**Tugas yang Dikerjakan:**
A) Salin bagian berita tentang PT Kelapa Jaya Lestari, dimulai dari "Politisi PDIP yang" dan berlanjut sampai "tapi sudah beroperasi.".
B) Ringkaslah berita tentang PT Kelapa Jaya Lestari dalam dua kalimat.

**Teks yang Disediakan:**
-------

AMURANG, SorotanNews.com — Manajemen PT Kelapa Jaya Lestari (KJL) dianggap keterlaluan. Perusahaan tepung kelapa yang beroperasi di Desa Kapitu Kecamatan Amurang Barat Minahasa Selatan itu rupanya belum mengantongi izin produksi tapi sudah melakukan kegiatan produksi sejak September 2024 silam. Hal ini terungkap dalam rapat dengar pendapat (RDP) yang digelar DPRD Minahasa Selatan bersama sejumlah stakeholder terkait seperti Dinas Lingkungan Hidup, PTSP, Dinkes dan Disnakertrans, Senin (18/05) hari ini.

Dalam hearing yang melibatkan lintas Komisi II dan III itu terungkap PT KJL justru tidak menganggap surat pemberitahuan penghentian kegiatan yang dikeluarkan pihak Dinas Lingkungan Hidup Pemprov Sulawesi Utara tertanggal 20 Maret 2025 menyusul dikeluarkannya surat pemberitahuan penghentian pembuangan limbah di medium oleh Dinas Lingkungan Hidup (DLH) Kabupaten Minahasa Selatan pada Februari 2024 silam.

“ini sudah jelas-jelas ada surat resmi yang dikeluarkan lembaga pemerintah berdasarkan hasil kajian dan analisa tapi kenapa masih melakukan produksi,” tanya Ketua DPRD Minsel Stefanus DN Lumowa mencecar.

Politisi PDIP yang dikenal getol berjuang untuk kepentingan publik itu menyayangkan sikap PT KJL yang belum memenuhi standar operasional dan ketentuan teknis operasional perusahaan tapi sudah beroperasi.

-------

**Data yang Diberikan:**

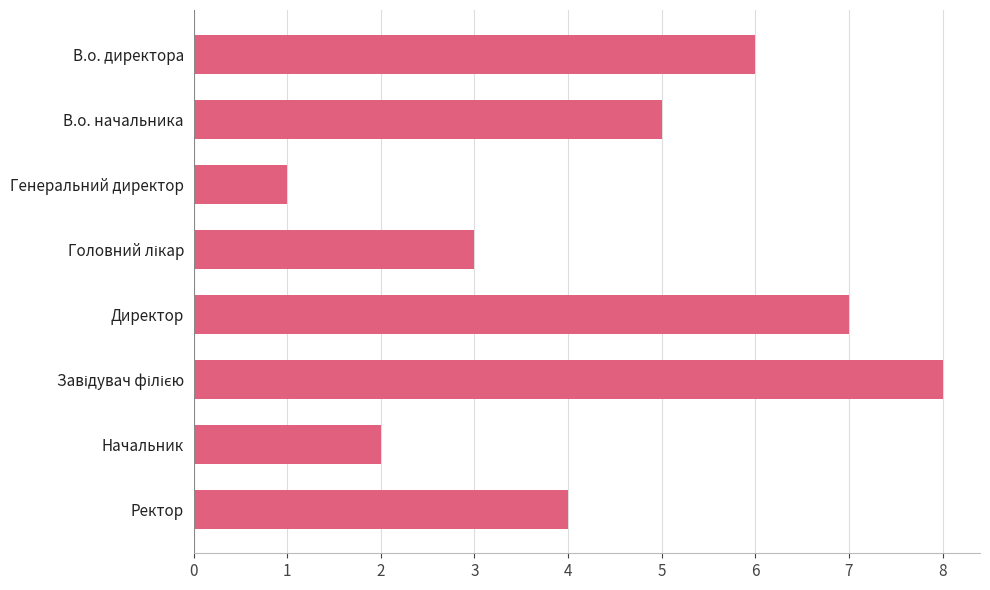

Is it true that the value at В.о. директора is 10?

False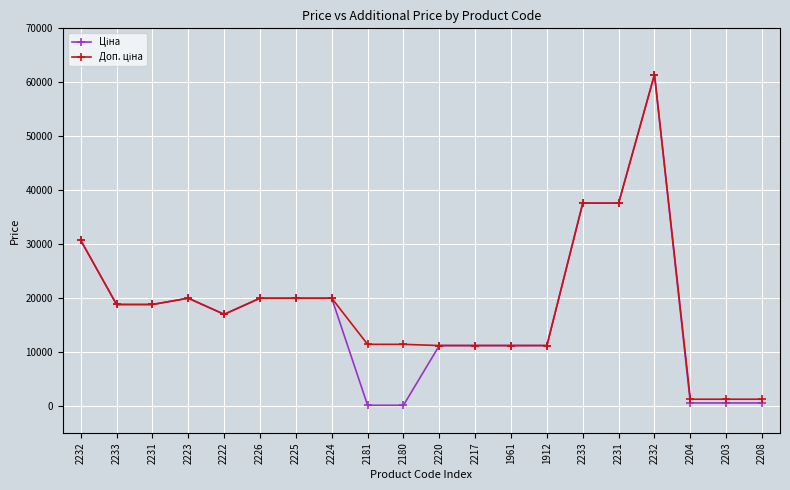

How many distinct data groups are displayed?

2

-------

**Kumpulan Jawaban:**
A)
Politisi PDIP yang dikenal getol berjuang untuk kepentingan publik itu menyayangkan sikap PT KJL yang belum memenuhi standar operasional dan ketentuan teknis operasional perusahaan tapi sudah beroperasi.

B) Rapat dengar pendapat DPRD Minahasa Selatan bersama sejumlah dinas terkait mengungkap bahwa PT Kelapa Jaya Lestari, perusahaan tepung kelapa di Desa Kapitu, Kecamatan Amurang Barat, sudah berproduksi sejak September 2024 meski belum mengantongi izin produksi. Perusahaan itu juga tidak menggubris surat pemberitahuan penghentian kegiatan dari Dinas Lingkungan Hidup Pemprov Sulawesi Utara tertanggal 20 Maret 2025, sehingga Ketua DPRD Minsel Stefanus DN Lumowa mempertanyakan alasan produksi masih berjalan.